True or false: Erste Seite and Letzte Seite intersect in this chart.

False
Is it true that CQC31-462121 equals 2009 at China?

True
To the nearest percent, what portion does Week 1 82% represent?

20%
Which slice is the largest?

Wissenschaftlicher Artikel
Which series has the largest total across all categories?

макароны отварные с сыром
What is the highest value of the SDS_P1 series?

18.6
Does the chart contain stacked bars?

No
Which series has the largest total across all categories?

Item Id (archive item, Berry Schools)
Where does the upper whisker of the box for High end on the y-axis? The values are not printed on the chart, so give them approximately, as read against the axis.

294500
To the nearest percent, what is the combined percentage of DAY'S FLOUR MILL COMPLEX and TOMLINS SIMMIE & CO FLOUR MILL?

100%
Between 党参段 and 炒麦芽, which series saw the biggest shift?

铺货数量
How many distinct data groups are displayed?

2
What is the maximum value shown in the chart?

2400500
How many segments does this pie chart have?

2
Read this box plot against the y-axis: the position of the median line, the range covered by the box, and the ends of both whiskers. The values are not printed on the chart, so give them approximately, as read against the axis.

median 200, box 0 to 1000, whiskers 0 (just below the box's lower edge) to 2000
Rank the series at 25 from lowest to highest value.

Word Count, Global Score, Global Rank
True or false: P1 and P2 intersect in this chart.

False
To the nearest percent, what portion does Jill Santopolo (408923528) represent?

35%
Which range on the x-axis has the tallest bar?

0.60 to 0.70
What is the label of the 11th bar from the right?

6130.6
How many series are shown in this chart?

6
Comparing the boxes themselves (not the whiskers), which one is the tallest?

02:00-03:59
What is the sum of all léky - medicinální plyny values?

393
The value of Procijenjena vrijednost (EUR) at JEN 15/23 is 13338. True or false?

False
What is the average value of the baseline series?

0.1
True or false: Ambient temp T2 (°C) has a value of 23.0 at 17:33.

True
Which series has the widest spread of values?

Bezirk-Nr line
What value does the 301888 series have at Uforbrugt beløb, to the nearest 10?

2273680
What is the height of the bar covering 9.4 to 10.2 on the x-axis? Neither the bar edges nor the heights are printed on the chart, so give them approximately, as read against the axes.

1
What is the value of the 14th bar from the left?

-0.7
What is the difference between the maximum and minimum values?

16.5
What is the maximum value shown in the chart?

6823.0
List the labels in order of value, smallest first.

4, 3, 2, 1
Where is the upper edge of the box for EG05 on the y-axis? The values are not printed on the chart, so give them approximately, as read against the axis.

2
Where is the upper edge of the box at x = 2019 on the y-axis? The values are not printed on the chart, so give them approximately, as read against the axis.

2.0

□ □ □ □ □ □ □

▸ ABOUT THIS TASK
Reproduce all of the records above word for word, keeping every line unchanged and in its original order.

▸ THE COMPLETED TASK
True or false: Erste Seite and Letzte Seite intersect in this chart.

False
Is it true that CQC31-462121 equals 2009 at China?

True
To the nearest percent, what portion does Week 1 82% represent?

20%
Which slice is the largest?

Wissenschaftlicher Artikel
Which series has the largest total across all categories?

макароны отварные с сыром
What is the highest value of the SDS_P1 series?

18.6
Does the chart contain stacked bars?

No
Which series has the largest total across all categories?

Item Id (archive item, Berry Schools)
Where does the upper whisker of the box for High end on the y-axis? The values are not printed on the chart, so give them approximately, as read against the axis.

294500
To the nearest percent, what is the combined percentage of DAY'S FLOUR MILL COMPLEX and TOMLINS SIMMIE & CO FLOUR MILL?

100%
Between 党参段 and 炒麦芽, which series saw the biggest shift?

铺货数量
How many distinct data groups are displayed?

2
What is the maximum value shown in the chart?

2400500
How many segments does this pie chart have?

2
Read this box plot against the y-axis: the position of the median line, the range covered by the box, and the ends of both whiskers. The values are not printed on the chart, so give them approximately, as read against the axis.

median 200, box 0 to 1000, whiskers 0 (just below the box's lower edge) to 2000
Rank the series at 25 from lowest to highest value.

Word Count, Global Score, Global Rank
True or false: P1 and P2 intersect in this chart.

False
To the nearest percent, what portion does Jill Santopolo (408923528) represent?

35%
Which range on the x-axis has the tallest bar?

0.60 to 0.70
What is the label of the 11th bar from the right?

6130.6
How many series are shown in this chart?

6
Comparing the boxes themselves (not the whiskers), which one is the tallest?

02:00-03:59
What is the sum of all léky - medicinální plyny values?

393
The value of Procijenjena vrijednost (EUR) at JEN 15/23 is 13338. True or false?

False
What is the average value of the baseline series?

0.1
True or false: Ambient temp T2 (°C) has a value of 23.0 at 17:33.

True
Which series has the widest spread of values?

Bezirk-Nr line
What value does the 301888 series have at Uforbrugt beløb, to the nearest 10?

2273680
What is the height of the bar covering 9.4 to 10.2 on the x-axis? Neither the bar edges nor the heights are printed on the chart, so give them approximately, as read against the axes.

1
What is the value of the 14th bar from the left?

-0.7
What is the difference between the maximum and minimum values?

16.5
What is the maximum value shown in the chart?

6823.0
List the labels in order of value, smallest first.

4, 3, 2, 1
Where is the upper edge of the box for EG05 on the y-axis? The values are not printed on the chart, so give them approximately, as read against the axis.

2
Where is the upper edge of the box at x = 2019 on the y-axis? The values are not printed on the chart, so give them approximately, as read against the axis.

2.0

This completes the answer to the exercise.